The old `teach` and `autoteach` features and their 16 tools (`procedures_teach_*` + `procedures_autoteach_*`) are gone. With autonomous-by-default, the agent watches its own `browser_*` calls and authors the YAML in its own context — no separate keystroke recorder, no iterative bridge-side replay loop. One feature flag (`procedures`), five sync tools + one execute, one skill.

### Storage

`~/browserops/procedures/` holds the YAML files plus the `index.json` search manifest. No transient session state on disk; the agent's own conversation context is the session. Override the root with `BROWSEROPS_PROCEDURES_DIR`.

## Procedure authoring rules

> Applies whenever the `procedures` feature is enabled and you're authoring or maintaining procedure YAML. With `procedures` off these tools and rules don't apply — the user is on the minimal `browser_*`-only path.

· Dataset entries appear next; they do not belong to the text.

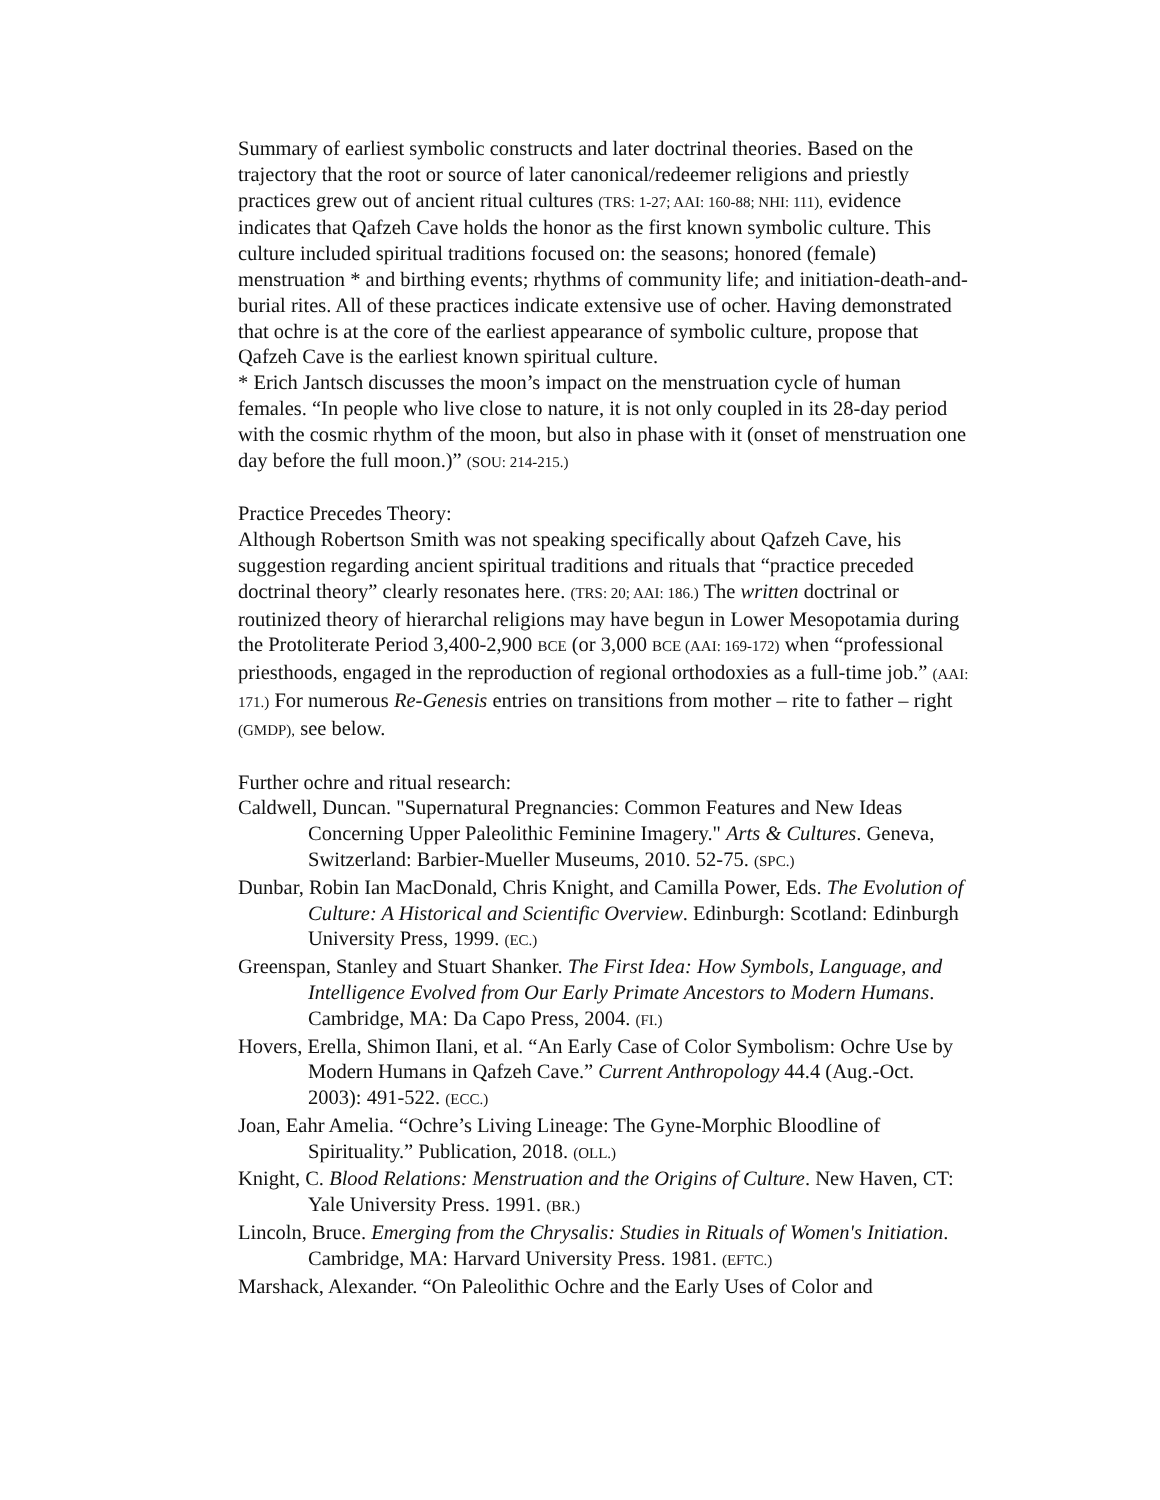Summary of earliest symbolic constructs and later doctrinal theories. Based on the trajectory that the root or source of later canonical/redeemer religions and priestly practices grew out of ancient ritual cultures (TRS: 1-27; AAI: 160-88; NHI: 111), evidence indicates that Qafzeh Cave holds the honor as the first known symbolic culture. This culture included spiritual traditions focused on: the seasons; honored (female) menstruation * and birthing events; rhythms of community life; and initiation-death-and-burial rites. All of these practices indicate extensive use of ocher. Having demonstrated that ochre is at the core of the earliest appearance of symbolic culture, propose that Qafzeh Cave is the earliest known spiritual culture.
* Erich Jantsch discusses the moon’s impact on the menstruation cycle of human females. “In people who live close to nature, it is not only coupled in its 28-day period with the cosmic rhythm of the moon, but also in phase with it (onset of menstruation one day before the full moon.)” (SOU: 214-215.)
Practice Precedes Theory:
Although Robertson Smith was not speaking specifically about Qafzeh Cave, his suggestion regarding ancient spiritual traditions and rituals that “practice preceded doctrinal theory” clearly resonates here. (TRS: 20; AAI: 186.) The written doctrinal or routinized theory of hierarchal religions may have begun in Lower Mesopotamia during the Protoliterate Period 3,400-2,900 BCE (or 3,000 BCE (AAI: 169-172) when “professional priesthoods, engaged in the reproduction of regional orthodoxies as a full-time job.” (AAI: 171.) For numerous Re-Genesis entries on transitions from mother – rite to father – right (GMDP), see below.
Further ochre and ritual research:
Caldwell, Duncan. "Supernatural Pregnancies: Common Features and New Ideas Concerning Upper Paleolithic Feminine Imagery." Arts & Cultures. Geneva, Switzerland: Barbier-Mueller Museums, 2010. 52-75. (SPC.)
Dunbar, Robin Ian MacDonald, Chris Knight, and Camilla Power, Eds. The Evolution of Culture: A Historical and Scientific Overview. Edinburgh: Scotland: Edinburgh University Press, 1999. (EC.)
Greenspan, Stanley and Stuart Shanker. The First Idea: How Symbols, Language, and Intelligence Evolved from Our Early Primate Ancestors to Modern Humans. Cambridge, MA: Da Capo Press, 2004. (FI.)
Hovers, Erella, Shimon Ilani, et al. “An Early Case of Color Symbolism: Ochre Use by Modern Humans in Qafzeh Cave.” Current Anthropology 44.4 (Aug.-Oct. 2003): 491-522. (ECC.)
Joan, Eahr Amelia. “Ochre’s Living Lineage: The Gyne-Morphic Bloodline of Spirituality.” Publication, 2018. (OLL.)
Knight, C. Blood Relations: Menstruation and the Origins of Culture. New Haven, CT: Yale University Press. 1991. (BR.)
Lincoln, Bruce. Emerging from the Chrysalis: Studies in Rituals of Women's Initiation. Cambridge, MA: Harvard University Press. 1981. (EFTC.)
Marshack, Alexander. “On Paleolithic Ochre and the Early Uses of Color and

### Never save an untested procedure
- Write the procedure → run it in the same session → fix what breaks → then call `procedures_save` with `bump_success: true`.
- A procedure is trusted only when it has been saved with `bump_success: true` (which flips status:draft → status:trusted) and the current UI still matches what was verified.
- For multi-step flows: test each leaf individually first, then compose.
- Treat the live UI as source of truth. If the next screen, button label, or route is not confirmed, do not guess it.
- Model every stable UI transition as its own leaf. Split setup, onboarding, branching, and final extraction into separate procedures.
- Keep leaves executable, not descriptive. Each leaf should have explicit inputs, concrete waits, and a concrete success condition.
- Use only fields supported by `packages/shared/src/procedures.ts` and tools defined in `packages/shared/src/tools.ts`.
- If a step returns structured data, bind and consume the exact returned field names. Do not invent `magic_url`, `api_key`, or similar outputs.
- Prefer `browser_read` / `browser_query_selector` / `browser_click_by_text` / `browser_type` on the real element over guessed coordinates or broad JS when the UI can be addressed directly.
- Use `browser_execute_js` only when the UI genuinely requires it, and keep the script narrow enough that it is still tied to one page state.
- Any step that waits for async state must use `browser_wait_for` or `browser_wait_for_idle` with an explicit timeout. Do not use `browser_reload` for polling.
- Branching logic must be explicit. If the UI can take different paths, write separate steps or leaves for each path and wire the composite to the right one.
- Add `success_criteria` for any leaf whose completion is otherwise ambiguous.
- Verify each leaf against the live site before saving the composite that depends on it.

### Use `browser_wait_for` for polling, not manual reloads
- Any step that waits for async state (email arriving, page loading, element appearing) must use a `browser_wait_for` action step with an explicit `timeout`.
- Never use `browser_reload` as a substitute for polling — it fires once and does not retry.